When the blank pages of the recipe react to her, Curtis suspects Sahara has some connection to the missing recipe, which she denies. It later turns out the recipe has been grafted onto her bones without her knowledge. Sahara falls in love with Gertrude.
- Puppen and Marriotte
During Gertrude's construction, an ear was taken each from Puppen and Marriotte. The story begins with the two's attempt to steal them back. They lost, and now keep Gertrude company living in his house. They have the ability to take human form, or take on the bodies of inanimate objects. They frequently tease Gertrude about his not qualifying to be a proper demon; however, after a little while living with Gertrude himself, they act more like regular humans than they do demons.
- Kyusaku Susugi
Kyusaku is Sahara older brother. When Gertrude first sees Kyusaku, he thought that he saw Claude in him. In volume 2, he kidnapped Sahara to keep Gertrude from the recipe as it is grafted onto her bones. However, Sahara escapes with the help from Gertrude who realizes that Kyusaku, Sahara older brother is in fact Claude. It is revealed that when Sahara's parents visit England, the real Kyusaku died when he was seven. That is when Claude took over his body. Although Sahara finds out he is actually Claude, she still deeply cares for him as her older brother despite they are not related. Claude in some twisted way cares for Sahara as his little sister as well. This is shown in volume 3 when he didn't even hesitate to protect her from a fallen flower pot. Later on, we find out that Claude was married to Halon and that Gertrude's body was made from Halon's twin sister Gertrude who he was named after. However, the experiment became a mess when Gertrude (Halon twin sister) takes her and Halon soul and put it into Gertrude body causing the three souls to share one body. Claude struggles to free Halon's soul from Gertrude, but it is too late as her soul merges with Gertrude and they become one while Halon's twin sister becomes evil. At the end Gertrude saves Claude from dying. Though Claude is left with many scars he still lives and Sahara forgives him for everything.
- Halon
Halon was the wife of Claude. She was half-demon, half-human and the twin sister of Gertrude. She was the opposite of her sister and was unselfish, caring and kind. She was killed when her sister placed her soul into Gertrude's body. Halon is the main reason why Claude continues to experiment in hopes of separating her soul from Gertrude the man-made demon.

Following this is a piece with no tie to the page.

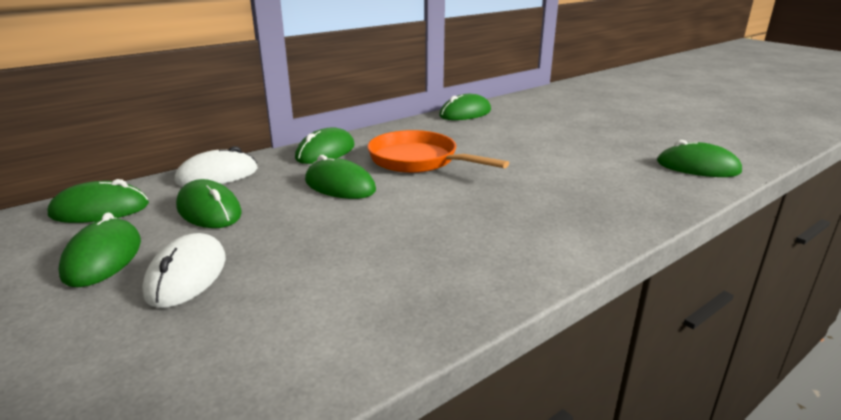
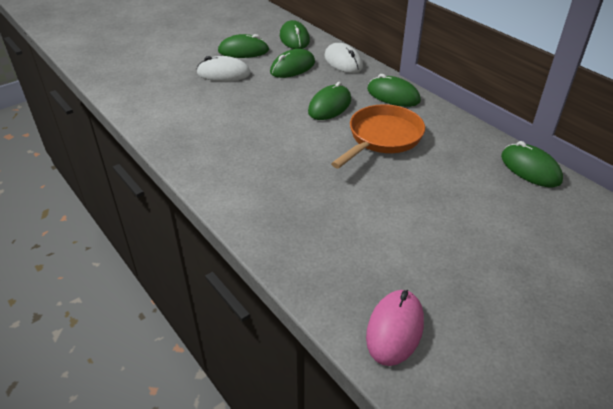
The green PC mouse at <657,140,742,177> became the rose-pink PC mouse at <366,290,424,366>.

- Gertrude (Halon's Twin Sister)
Gertrude was the sister of Halon. She was greedy and always wanting more. She was the evil in Gertrude the man-made demon. Being a half-demon, she would cough up blood every day and would be severely hurt whenever she tried to use her magic. She fell in love with Claude, but Claude did not return her feeling because he loved Halon. She became jealous of her sister and requested that Claude create a full demon body for her. She is the cause of her sister's death and for that Claude no longer cares for her. As shown when her corpse was injured fighting Curtis.

==Reception==

Carl Kimlinger enjoyed the relationship between the main characters.